Di perjalanan, Naera sibuk memerintahkan agar William menancap gas mobilnya. Tidak peduli jika di depan sana ada banyak truk, sepeda motor dan beragam jenis transportasi lainnya.

"William. Tidak bisakah kau melajukan mobil bututmu ini? Kau sama saja seperti keong," ejek Naera.

"Jika kau ingin mati dan tak sempat melihat Ayahmu, maka aku akan melakukannya,"

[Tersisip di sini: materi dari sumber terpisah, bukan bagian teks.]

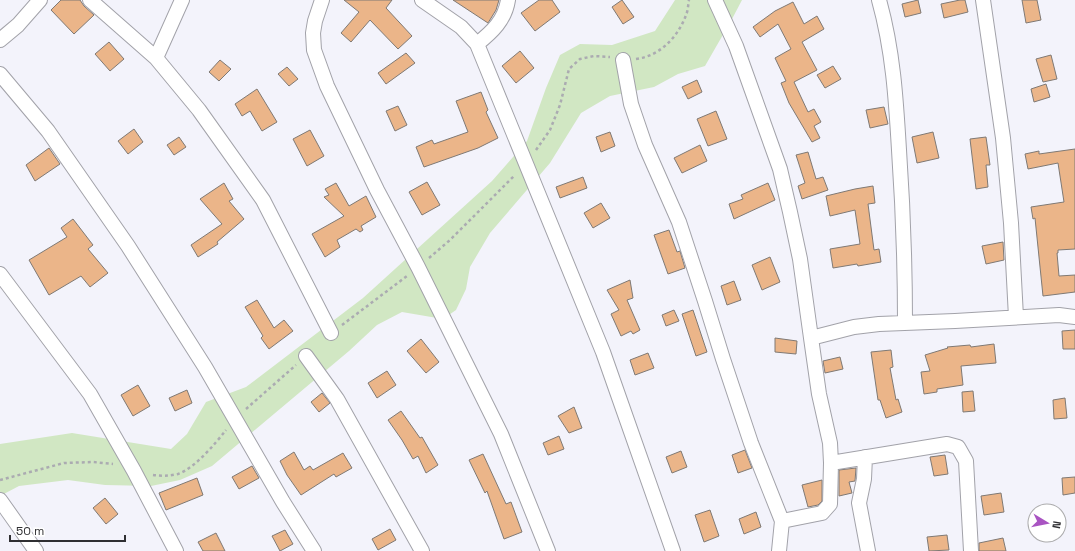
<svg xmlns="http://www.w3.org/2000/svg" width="1075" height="551" font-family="'Space Grotesk',sans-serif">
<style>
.green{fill:#d1e7c3}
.building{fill:#ebb589;stroke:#7f7974}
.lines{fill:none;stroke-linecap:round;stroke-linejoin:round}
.street-casing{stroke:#a2a2a9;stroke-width:16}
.path{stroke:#ababb1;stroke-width:2.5;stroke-dasharray:3 3;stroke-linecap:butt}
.street{stroke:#fff;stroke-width:14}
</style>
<rect width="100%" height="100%" fill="#f3f3fb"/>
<!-- green -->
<path class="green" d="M 675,0 L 742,0 L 732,19 L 705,66 L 678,74 L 654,87 L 610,96 L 581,113 L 550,163 L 490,233 L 470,267 L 466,289 L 456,310 L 443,319 L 402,312 L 377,325 L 349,351 L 212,466 L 180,480 L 151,486 L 105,485 L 68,480 L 19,486 L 0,496 L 0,444 L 72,433 L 171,449 L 187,434 L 206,402 L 246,387 L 363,298 L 492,181 L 527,141 L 546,88 L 560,55 L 580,44 L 612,45 L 655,31 Z"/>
<!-- building -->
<path class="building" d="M 61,0 L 80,0 L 84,6 L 94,15 L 74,34 L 51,10 Z
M 344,0 L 392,0 L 386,8 L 412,36 L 398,49 L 370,20 L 351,42 L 341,33 L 359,12 Z
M 453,0 L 499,0 L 496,10 L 488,23 Z
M 539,0 L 552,0 L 560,12 L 535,31 L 521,13 Z
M 622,0 L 634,17 L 623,24 L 612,7 Z
M 918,0 L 921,13 L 905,17 L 902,4 Z
M 960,0 L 965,0 L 968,12 L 944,18 L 941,4 Z
M 1022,0 L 1037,0 L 1041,20 L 1026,23 Z
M 793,2 L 804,24 L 817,16 L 824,29 L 802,42 L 817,70 L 794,82 L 808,112 L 814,109 L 821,122 L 814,126 L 820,138 L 812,142 L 789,103 L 781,83 L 786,81 L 775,58 L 791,49 L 778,24 L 760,37 L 753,27 L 775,11 Z
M 109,42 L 124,59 L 110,71 L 95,54 Z
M 520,51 L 534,68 L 516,83 L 502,66 Z
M 406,53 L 415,63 L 386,84 L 378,73 Z
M 1051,55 L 1057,79 L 1043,82 L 1036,59 Z
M 220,60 L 231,69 L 219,81 L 209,72 Z
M 833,66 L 841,79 L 825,88 L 817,75 Z
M 287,67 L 298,79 L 289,86 L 278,74 Z
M 697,80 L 702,92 L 688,99 L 682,87 Z
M 1046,84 L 1050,97 L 1034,102 L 1031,89 Z
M 257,89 L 277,122 L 262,131 L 250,111 L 242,116 L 235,104 Z
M 481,92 L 488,110 L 486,112 L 498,138 L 478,148 L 424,167 L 416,147 L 432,140 L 434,144 L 468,132 L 456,101 Z
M 398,106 L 407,125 L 395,131 L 386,111 Z
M 884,107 L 888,124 L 870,128 L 866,110 Z
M 716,111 L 727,139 L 708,146 L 697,119 Z
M 134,129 L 143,142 L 128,154 L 118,141 Z
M 310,130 L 324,156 L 307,166 L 293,139 Z
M 610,132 L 615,146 L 601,152 L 596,137 Z
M 933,132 L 939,158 L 917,163 L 912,137 Z
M 179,137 L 186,147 L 174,155 L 167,145 Z
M 986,137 L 990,165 L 986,165 L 988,187 L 976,189 L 970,139 Z
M 700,145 L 707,161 L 682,173 L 674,158 Z
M 49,148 L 60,164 L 35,181 L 26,165 Z
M 1075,149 L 1075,249 L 1058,250 L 1058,253 L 1057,253 L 1059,276 L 1075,275 L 1075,292 L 1043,296 L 1035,218 L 1033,219 L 1031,207 L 1064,202 L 1058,163 L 1028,169 L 1025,154 L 1039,151 L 1039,154 Z
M 808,152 L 816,179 L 823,177 L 828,190 L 802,199 L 798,186 L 805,183 L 796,155 Z
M 583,177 L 587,188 L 560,198 L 556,187 Z
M 427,182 L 440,205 L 422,215 L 409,192 Z
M 224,183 L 233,199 L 229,201 L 244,219 L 217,242 L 218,244 L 198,257 L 191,245 L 222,224 L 200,199 Z
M 336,183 L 349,206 L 366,196 L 376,217 L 361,226 L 363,230 L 360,232 L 356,229 L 337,240 L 340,247 L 325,257 L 312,234 L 344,216 L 324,197 L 329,195 L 325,189 Z
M 768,183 L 775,200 L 734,219 L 729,204 L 743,199 L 741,195 Z
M 873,186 L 875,203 L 868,204 L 874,250 L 879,249 L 881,262 L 858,266 L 857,264 L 833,268 L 830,249 L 860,244 L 855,210 L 830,216 L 826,196 L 855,189 Z
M 601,203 L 610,218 L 593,228 L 584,213 Z
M 73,219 L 93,245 L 88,249 L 108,273 L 90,287 L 81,276 L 49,295 L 29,260 L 67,237 L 61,228 Z
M 669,230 L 677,252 L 680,251 L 685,268 L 668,274 L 654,235 Z
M 1003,242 L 1004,260 L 986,264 L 982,246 Z
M 770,257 L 780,282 L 762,290 L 752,265 Z
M 630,280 L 633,298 L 627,300 L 640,330 L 633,334 L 631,331 L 621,336 L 611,314 L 619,310 L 607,290 Z
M 734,281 L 741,300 L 727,305 L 721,286 Z
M 257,300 L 274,328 L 284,320 L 293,331 L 269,349 L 261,338 L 263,336 L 245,307 Z
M 674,310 L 679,321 L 666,326 L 662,315 Z
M 693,310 L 707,352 L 696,356 L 682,314 Z
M 1075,330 L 1075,349 L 1063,349 L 1062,331 Z
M 775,338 L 797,341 L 796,354 L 775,352 Z
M 421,339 L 439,362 L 426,373 L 407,351 Z
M 994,344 L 996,363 L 961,366 L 963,385 L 937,389 L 937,392 L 924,394 L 921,372 L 930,371 L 925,355 L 948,348 L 947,347 L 970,345 L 971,347 Z
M 891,350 L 893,367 L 890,368 L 896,400 L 898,399 L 902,412 L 886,418 L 880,400 L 878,400 L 871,352 Z
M 648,353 L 654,368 L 635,375 L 630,360 Z
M 840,357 L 843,369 L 825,373 L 823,361 Z
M 387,371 L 396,385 L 377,398 L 368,383 Z
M 138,385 L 150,406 L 133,416 L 121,395 Z
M 187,390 L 192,403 L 175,411 L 169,398 Z
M 973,391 L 975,411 L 963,412 L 962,392 Z
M 322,393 L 330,403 L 319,412 L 311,402 Z
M 1065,398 L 1067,418 L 1054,419 L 1053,400 Z
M 574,407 L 582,428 L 569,433 L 558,416 Z
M 401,411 L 420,438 L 422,437 L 438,465 L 426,473 L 418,456 L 413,459 L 402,440 L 388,420 Z
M 559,436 L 564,449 L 548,455 L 543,443 Z
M 745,450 L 752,468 L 738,473 L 732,455 Z
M 681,451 L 687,467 L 672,473 L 666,457 Z
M 294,452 L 304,470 L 310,466 L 313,470 L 343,453 L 352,468 L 336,477 L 334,474 L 301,495 L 287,475 L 280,461 Z
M 483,454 L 506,504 L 511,502 L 522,532 L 504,539 L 487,491 L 485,493 L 469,460 Z
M 945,455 L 948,474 L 934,476 L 930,457 Z
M 252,466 L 259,478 L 239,489 L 232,477 Z
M 856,468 L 855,481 L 849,482 L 852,493 L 839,496 L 839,470 Z
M 1075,477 L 1075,493 L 1063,495 L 1062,478 Z
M 197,478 L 203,495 L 166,510 L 159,493 Z
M 822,480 L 822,501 L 818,505 L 808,507 L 802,485 Z
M 1001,493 L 1004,512 L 984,515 L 981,496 Z
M 105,498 L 118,514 L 106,524 L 93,508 Z
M 710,510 L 719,536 L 704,542 L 695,515 Z
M 756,512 L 761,527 L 744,534 L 739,519 Z
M 390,529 L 396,540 L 378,550 L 372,539 Z
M 285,530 L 293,544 L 280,551 L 272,536 Z
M 216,533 L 225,551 L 203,551 L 198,542 Z
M 947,535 L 949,550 L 929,551 L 927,537 Z
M 1003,538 L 1006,551 L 979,551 L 979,543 Z"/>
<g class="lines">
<defs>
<path id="street" d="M 90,0 L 156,58 L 199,110 L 263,200 L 331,333
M 322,0 L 315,21 L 313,33 L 314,50 L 327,86 L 377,190 L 418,267 L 501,434 L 548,551
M 422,0 L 461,27 L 477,44 L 603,352 L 673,551
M 715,0 L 736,46 L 780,169 L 790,212 L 800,259 L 811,338
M 879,0 C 893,50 896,99 899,150 C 903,208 905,265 905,323
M 983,0 L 1003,138 L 1011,223 L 1016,317
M 0,40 L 18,25 L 40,0
M 477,44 C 492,32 505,20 508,0
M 156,58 L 182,0
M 623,60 L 631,104 L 645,145 L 679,222 L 705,301 L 723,359 L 751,443 L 782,521 L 779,551
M 0,74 L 48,131 L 128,246 L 205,367 L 283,502 L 314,551
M 0,274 L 90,394 L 134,471 L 176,551
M 306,356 L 337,399 L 422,551
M 865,457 L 864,479 L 859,503 L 868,551
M 831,463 L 947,444 L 958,447 L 966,461 L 971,551
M 0,500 L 36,551
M 782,521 L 822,513 L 830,504 L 831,463 L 830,443 L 819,394 L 811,338 L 854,327 L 879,324 L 955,321 L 1059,315 L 1075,317"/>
</defs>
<!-- street casing -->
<use href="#street" class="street-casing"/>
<!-- path -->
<path class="path" d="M 636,59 C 660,56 678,37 686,15 C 688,11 688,5 689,0
M 536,150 L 550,130 L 560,105 L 569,69 L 580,59 L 594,56 L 610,57
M 429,258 L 450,240 L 515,175
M 342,325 L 407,276
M 246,409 L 296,365
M 153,475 C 161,476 169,476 178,474 C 195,468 215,444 226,430
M 0,480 L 64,463 L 93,462 L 113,464"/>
<!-- street -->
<use href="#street" class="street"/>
</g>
<!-- north arrow -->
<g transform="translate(1047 523) rotate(100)"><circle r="19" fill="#ffffff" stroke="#acacad"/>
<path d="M0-3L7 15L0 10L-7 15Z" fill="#a954c2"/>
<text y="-6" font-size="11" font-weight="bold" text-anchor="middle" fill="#2f2f32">N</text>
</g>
<!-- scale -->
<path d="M10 535v6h115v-6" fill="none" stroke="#2f2f32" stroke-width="2"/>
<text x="16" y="535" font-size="12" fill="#2f2f32" stroke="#ffffff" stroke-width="3" paint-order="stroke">50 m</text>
</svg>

William mustahil menuruti permintaan Naera. Otomatis mereka akan menabrak kendaraan lain, lalu berakhir dengan tragis. Naera seperti itu hanya karena ia sangat mengkhawatirkan keadaan Adam.

Setelah membelah keriuhan Kota Jakarta selama 30 menit, sampailah sepasang manusia itu di sebuah rumah sakit tempat Adam dirawat. Naera buru-buru turun dari mobil dan menuju meja resepsionis untuk menanyakan di mana kamar Ayahnya.

"Tidak perlu ke sana, Naera! Aku tahu di mana keberadaan Adam," tukasnya.

Entah manusia apa William ini. Naera sebagai anak kandungnya saja tidak mengetahui apapun, malah dia yang bukan siapa-siapa dapat mengetahui semuanya tentang Adam. Untuk sesaat Naera merasa tersaingi.

Lantai dua nomor 12.

"Ayahmu ada di dalam sana!"

William melayangkan jari telunjuknya, sesaat setelah mereka mendaratkan kaki di depan kamar nomor 12. Ruangan itu terdiri dari pintu transparan, sehingga Naera dapat melihat kondisi Ayahnya meskipun dari luar.

Tampaklah lelaki paruh abad yang sedang tergeletak dengan selang yang terpasang di tangan juga hidungnya. Kemudian, seorang wanita meletakkan kepalanya di bibir brankar pasien. Dua orang itu tampak begitu malang dan memprihatinkan.

"Sekarang kau sudah percaya, bukan?" William berlagak sebagai seorang pemenang.

"Aku tidak berani masuk tanpa status latar belakang yang jelas. Ayahku bisa semakin buruk kondisinya apabila melihat anak durhakanya ini, tapi aku menginginkan agar Ayah segera pulih." Tanpa sadar Naera mengungkapkan isi hatinya pada William.

"Naera Rose. Aku telah menawarkan padamu sebuah bala bantuan,"

Naera tahu bahwa William membantunya dengan tidak tulus. Barangkali William sudah kehabisan akal, sehingga dia menggunakan cara licik ini supaya Naera sudi menyerahkan tubuhnya.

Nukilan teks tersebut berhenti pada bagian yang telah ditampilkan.